WHAT IS REQUIRED → Copy every line of the items below word for word, keeping each line in its original form and order.

Text data extracted from pages
_ _ _

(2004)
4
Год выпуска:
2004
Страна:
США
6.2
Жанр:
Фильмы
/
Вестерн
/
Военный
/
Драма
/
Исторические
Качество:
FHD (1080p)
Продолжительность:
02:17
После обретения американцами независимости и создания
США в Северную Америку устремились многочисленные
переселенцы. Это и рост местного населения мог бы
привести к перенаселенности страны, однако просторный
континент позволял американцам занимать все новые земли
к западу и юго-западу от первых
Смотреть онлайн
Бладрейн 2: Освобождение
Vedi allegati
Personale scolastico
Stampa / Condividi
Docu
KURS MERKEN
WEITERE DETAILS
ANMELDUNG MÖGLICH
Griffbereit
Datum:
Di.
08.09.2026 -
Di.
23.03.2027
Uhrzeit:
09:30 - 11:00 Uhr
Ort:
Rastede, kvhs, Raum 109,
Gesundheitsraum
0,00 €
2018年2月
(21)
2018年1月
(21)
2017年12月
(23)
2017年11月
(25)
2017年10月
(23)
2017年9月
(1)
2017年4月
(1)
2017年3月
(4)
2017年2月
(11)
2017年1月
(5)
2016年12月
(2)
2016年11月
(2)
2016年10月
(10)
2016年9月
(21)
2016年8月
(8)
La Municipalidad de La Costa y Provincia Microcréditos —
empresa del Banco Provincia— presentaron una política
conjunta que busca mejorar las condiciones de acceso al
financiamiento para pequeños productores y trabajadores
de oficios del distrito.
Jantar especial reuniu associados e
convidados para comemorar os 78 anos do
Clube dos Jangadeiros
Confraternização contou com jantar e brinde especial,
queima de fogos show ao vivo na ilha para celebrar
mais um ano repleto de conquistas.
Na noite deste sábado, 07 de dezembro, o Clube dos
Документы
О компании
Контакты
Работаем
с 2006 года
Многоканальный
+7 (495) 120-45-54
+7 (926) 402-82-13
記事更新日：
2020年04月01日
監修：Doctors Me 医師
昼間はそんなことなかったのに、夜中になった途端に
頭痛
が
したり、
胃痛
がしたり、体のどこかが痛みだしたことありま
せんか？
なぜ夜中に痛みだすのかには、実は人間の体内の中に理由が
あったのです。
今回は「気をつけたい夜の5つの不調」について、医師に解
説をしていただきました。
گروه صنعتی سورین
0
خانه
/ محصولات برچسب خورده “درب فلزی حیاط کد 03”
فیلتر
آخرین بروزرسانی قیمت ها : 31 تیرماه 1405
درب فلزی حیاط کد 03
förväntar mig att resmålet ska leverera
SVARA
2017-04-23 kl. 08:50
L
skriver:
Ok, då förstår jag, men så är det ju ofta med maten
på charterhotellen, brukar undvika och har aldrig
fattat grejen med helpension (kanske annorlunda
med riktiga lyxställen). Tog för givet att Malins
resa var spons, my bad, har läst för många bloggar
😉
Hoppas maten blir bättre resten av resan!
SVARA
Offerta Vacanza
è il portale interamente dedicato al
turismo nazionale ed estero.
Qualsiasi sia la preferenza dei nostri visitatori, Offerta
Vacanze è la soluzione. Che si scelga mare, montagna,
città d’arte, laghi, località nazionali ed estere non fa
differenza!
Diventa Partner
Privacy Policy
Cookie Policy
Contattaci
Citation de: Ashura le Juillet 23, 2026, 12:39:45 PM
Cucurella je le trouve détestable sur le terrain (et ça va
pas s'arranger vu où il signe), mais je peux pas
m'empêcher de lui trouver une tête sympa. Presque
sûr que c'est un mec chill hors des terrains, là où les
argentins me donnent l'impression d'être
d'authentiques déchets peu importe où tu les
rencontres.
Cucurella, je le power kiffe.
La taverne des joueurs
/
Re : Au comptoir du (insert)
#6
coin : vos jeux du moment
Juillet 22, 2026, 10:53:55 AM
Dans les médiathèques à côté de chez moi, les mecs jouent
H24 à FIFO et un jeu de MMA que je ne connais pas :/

_ _ _

THE ANSWER →
(2004)
4
Год выпуска:
2004
Страна:
США
6.2
Жанр:
Фильмы
/
Вестерн
/
Военный
/
Драма
/
Исторические
Качество:
FHD (1080p)
Продолжительность:
02:17
После обретения американцами независимости и создания
США в Северную Америку устремились многочисленные
переселенцы. Это и рост местного населения мог бы
привести к перенаселенности страны, однако просторный
континент позволял американцам занимать все новые земли
к западу и юго-западу от первых
Смотреть онлайн
Бладрейн 2: Освобождение
Vedi allegati
Personale scolastico
Stampa / Condividi
Docu
KURS MERKEN
WEITERE DETAILS
ANMELDUNG MÖGLICH
Griffbereit
Datum:
Di.
08.09.2026 -
Di.
23.03.2027
Uhrzeit:
09:30 - 11:00 Uhr
Ort:
Rastede, kvhs, Raum 109,
Gesundheitsraum
0,00 €
2018年2月
(21)
2018年1月
(21)
2017年12月
(23)
2017年11月
(25)
2017年10月
(23)
2017年9月
(1)
2017年4月
(1)
2017年3月
(4)
2017年2月
(11)
2017年1月
(5)
2016年12月
(2)
2016年11月
(2)
2016年10月
(10)
2016年9月
(21)
2016年8月
(8)
La Municipalidad de La Costa y Provincia Microcréditos —
empresa del Banco Provincia— presentaron una política
conjunta que busca mejorar las condiciones de acceso al
financiamiento para pequeños productores y trabajadores
de oficios del distrito.
Jantar especial reuniu associados e
convidados para comemorar os 78 anos do
Clube dos Jangadeiros
Confraternização contou com jantar e brinde especial,
queima de fogos show ao vivo na ilha para celebrar
mais um ano repleto de conquistas.
Na noite deste sábado, 07 de dezembro, o Clube dos
Документы
О компании
Контакты
Работаем
с 2006 года
Многоканальный
+7 (495) 120-45-54
+7 (926) 402-82-13
記事更新日：
2020年04月01日
監修：Doctors Me 医師
昼間はそんなことなかったのに、夜中になった途端に
頭痛
が
したり、
胃痛
がしたり、体のどこかが痛みだしたことありま
せんか？
なぜ夜中に痛みだすのかには、実は人間の体内の中に理由が
あったのです。
今回は「気をつけたい夜の5つの不調」について、医師に解
説をしていただきました。
گروه صنعتی سورین
0
خانه
/ محصولات برچسب خورده “درب فلزی حیاط کد 03”
فیلتر
آخرین بروزرسانی قیمت ها : 31 تیرماه 1405
درب فلزی حیاط کد 03
förväntar mig att resmålet ska leverera
SVARA
2017-04-23 kl. 08:50
L
skriver:
Ok, då förstår jag, men så är det ju ofta med maten
på charterhotellen, brukar undvika och har aldrig
fattat grejen med helpension (kanske annorlunda
med riktiga lyxställen). Tog för givet att Malins
resa var spons, my bad, har läst för många bloggar
😉
Hoppas maten blir bättre resten av resan!
SVARA
Offerta Vacanza
è il portale interamente dedicato al
turismo nazionale ed estero.
Qualsiasi sia la preferenza dei nostri visitatori, Offerta
Vacanze è la soluzione. Che si scelga mare, montagna,
città d’arte, laghi, località nazionali ed estere non fa
differenza!
Diventa Partner
Privacy Policy
Cookie Policy
Contattaci
Citation de: Ashura le Juillet 23, 2026, 12:39:45 PM
Cucurella je le trouve détestable sur le terrain (et ça va
pas s'arranger vu où il signe), mais je peux pas
m'empêcher de lui trouver une tête sympa. Presque
sûr que c'est un mec chill hors des terrains, là où les
argentins me donnent l'impression d'être
d'authentiques déchets peu importe où tu les
rencontres.
Cucurella, je le power kiffe.
La taverne des joueurs
/
Re : Au comptoir du (insert)
#6
coin : vos jeux du moment
Juillet 22, 2026, 10:53:55 AM
Dans les médiathèques à côté de chez moi, les mecs jouent
H24 à FIFO et un jeu de MMA que je ne connais pas :/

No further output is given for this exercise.